Lampung – PorosNusantara.co.id|| Menyusul instruksi tegas Kapolri Jenderal Pol. Listyo Sigit Prabowo dan Panglima TNI pasca rapat koordinasi dengan Presiden RI Prabowo Subianto pada Sabtu (30/8/2025),
Kapolda Lampung Irjen Pol Helmy Santika memerintahkan seluruh jajarannya untuk meningkatkan kewaspadaan, kesiapsiagaan, dan penegakan hukum secara tegas dan proporsional. Langkah ini dilakukan untuk menghadapi segala bentuk aksi anarkis dan pelanggaran hukum yang berpotensi terjadi di wilayah Provinsi Lampung.
Kapolri menekankan bahwa Polri bersama TNI akan mengambil tindakan tegas sesuai ketentuan undang-undang dalam memulihkan situasi keamanan nasional, terutama pasca aksi unjuk rasa yang beberapa waktu lalu diwarnai pembakaran, perusakan, dan penjarahan fasilitas umum.
Proses hukum yang cepat, transparan, dan akuntabel juga dijanjikan terhadap tujuh personel Brimob yang terlibat dalam insiden meninggalnya pengemudi ojek online.

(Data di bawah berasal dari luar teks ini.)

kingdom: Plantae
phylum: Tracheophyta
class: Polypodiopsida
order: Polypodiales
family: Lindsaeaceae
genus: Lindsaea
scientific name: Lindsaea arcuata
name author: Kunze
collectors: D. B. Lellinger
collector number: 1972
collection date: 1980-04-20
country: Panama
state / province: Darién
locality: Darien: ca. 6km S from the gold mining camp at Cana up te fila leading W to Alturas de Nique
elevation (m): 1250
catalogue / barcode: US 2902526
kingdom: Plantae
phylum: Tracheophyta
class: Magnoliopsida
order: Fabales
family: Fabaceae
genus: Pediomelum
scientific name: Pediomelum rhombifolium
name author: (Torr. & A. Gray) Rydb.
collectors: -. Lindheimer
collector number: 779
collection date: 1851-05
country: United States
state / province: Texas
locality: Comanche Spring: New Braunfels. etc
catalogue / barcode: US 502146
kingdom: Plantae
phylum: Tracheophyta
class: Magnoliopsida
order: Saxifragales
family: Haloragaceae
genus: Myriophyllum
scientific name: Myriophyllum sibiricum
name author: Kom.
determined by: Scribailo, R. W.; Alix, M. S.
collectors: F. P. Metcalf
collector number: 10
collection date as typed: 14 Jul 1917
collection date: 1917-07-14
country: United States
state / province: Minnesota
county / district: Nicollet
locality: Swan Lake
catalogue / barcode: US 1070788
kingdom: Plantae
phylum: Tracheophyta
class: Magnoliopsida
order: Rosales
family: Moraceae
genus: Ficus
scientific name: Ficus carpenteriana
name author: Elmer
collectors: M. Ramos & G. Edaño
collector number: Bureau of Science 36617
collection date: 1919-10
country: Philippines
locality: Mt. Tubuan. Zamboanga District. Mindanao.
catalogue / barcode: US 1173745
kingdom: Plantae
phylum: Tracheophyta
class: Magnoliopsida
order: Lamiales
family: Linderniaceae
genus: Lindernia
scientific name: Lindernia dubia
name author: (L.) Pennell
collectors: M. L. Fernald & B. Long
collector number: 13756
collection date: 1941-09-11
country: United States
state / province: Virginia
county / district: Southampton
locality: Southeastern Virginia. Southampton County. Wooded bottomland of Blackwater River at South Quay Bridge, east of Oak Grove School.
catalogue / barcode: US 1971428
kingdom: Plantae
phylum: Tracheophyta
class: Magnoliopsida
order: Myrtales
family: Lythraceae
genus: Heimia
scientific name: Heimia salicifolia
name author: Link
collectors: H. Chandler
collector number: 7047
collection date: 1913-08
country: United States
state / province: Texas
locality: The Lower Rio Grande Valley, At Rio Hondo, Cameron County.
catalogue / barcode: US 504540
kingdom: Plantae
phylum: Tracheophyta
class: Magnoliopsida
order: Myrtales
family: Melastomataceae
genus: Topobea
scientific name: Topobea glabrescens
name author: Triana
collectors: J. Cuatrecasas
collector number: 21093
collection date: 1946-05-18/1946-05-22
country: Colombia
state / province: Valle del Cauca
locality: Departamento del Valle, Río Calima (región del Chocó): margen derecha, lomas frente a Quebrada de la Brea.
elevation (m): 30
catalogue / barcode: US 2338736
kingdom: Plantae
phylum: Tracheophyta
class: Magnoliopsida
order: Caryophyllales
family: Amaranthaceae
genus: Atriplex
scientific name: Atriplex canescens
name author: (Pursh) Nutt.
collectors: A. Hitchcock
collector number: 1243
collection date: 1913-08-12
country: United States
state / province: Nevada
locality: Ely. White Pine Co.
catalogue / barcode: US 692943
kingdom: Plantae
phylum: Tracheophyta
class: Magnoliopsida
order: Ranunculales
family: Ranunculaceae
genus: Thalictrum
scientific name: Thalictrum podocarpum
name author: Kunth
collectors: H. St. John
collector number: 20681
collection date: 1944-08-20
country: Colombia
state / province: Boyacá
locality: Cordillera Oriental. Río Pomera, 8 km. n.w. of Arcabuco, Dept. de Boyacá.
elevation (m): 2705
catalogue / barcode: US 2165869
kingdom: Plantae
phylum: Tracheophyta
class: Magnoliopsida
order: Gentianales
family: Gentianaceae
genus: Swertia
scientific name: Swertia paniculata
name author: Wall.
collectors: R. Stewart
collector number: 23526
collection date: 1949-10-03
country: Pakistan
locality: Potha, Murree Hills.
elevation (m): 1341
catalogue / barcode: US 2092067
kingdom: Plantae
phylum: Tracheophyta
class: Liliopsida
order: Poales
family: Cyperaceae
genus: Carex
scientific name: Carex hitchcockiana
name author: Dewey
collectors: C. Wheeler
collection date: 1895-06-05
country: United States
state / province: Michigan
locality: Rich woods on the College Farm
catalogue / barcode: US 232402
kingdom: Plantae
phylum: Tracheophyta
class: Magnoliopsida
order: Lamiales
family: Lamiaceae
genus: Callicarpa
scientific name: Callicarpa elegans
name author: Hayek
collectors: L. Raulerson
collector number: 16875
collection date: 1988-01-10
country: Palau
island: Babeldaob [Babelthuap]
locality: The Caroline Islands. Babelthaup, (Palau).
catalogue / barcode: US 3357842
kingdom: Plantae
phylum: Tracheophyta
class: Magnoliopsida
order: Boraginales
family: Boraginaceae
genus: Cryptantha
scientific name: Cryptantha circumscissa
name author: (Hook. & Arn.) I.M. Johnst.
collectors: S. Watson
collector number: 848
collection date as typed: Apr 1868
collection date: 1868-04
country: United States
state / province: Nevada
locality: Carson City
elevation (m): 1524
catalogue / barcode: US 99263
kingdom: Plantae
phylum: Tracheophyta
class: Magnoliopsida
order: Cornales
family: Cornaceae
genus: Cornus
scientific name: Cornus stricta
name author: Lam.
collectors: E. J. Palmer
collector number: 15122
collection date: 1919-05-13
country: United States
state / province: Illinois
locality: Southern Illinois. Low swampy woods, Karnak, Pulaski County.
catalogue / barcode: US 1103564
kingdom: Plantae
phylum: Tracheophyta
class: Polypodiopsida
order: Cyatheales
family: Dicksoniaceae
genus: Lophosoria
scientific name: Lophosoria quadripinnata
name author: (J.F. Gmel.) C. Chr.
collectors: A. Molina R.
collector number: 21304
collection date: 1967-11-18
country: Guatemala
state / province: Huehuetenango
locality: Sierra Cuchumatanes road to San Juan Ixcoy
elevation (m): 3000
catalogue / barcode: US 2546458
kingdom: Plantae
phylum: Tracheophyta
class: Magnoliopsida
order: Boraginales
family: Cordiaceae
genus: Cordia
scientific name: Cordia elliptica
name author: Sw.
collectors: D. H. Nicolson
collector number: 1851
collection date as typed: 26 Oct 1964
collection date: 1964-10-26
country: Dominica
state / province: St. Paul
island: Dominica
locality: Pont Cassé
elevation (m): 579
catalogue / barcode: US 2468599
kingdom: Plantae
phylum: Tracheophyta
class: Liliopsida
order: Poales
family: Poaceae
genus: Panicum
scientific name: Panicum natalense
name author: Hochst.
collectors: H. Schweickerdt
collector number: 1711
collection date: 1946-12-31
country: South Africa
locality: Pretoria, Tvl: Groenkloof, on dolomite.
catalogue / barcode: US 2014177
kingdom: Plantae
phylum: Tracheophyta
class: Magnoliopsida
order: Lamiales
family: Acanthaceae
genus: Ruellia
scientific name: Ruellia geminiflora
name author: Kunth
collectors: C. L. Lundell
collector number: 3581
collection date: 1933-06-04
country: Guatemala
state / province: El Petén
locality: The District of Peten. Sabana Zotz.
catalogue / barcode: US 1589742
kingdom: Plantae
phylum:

Menanggapi instruksi tersebut, Kapolda Lampung menyatakan kesiapan penuh jajarannya dari tingkat Polda, Polres, hingga Polsek. “Saya menginstruksikan kepada seluruh jajaran untuk melaksanakan perintah Kapolri dengan penuh tanggung jawab.
Setiap aksi yang melampaui batas penyampaian pendapat yang bersifat anarkis, merusak fasilitas umum, atau mengganggu ketertiban, akan ditindak tegas dan proporsional sesuai undang-undang yang berlaku,” tegas Kapolda Helmy Santika.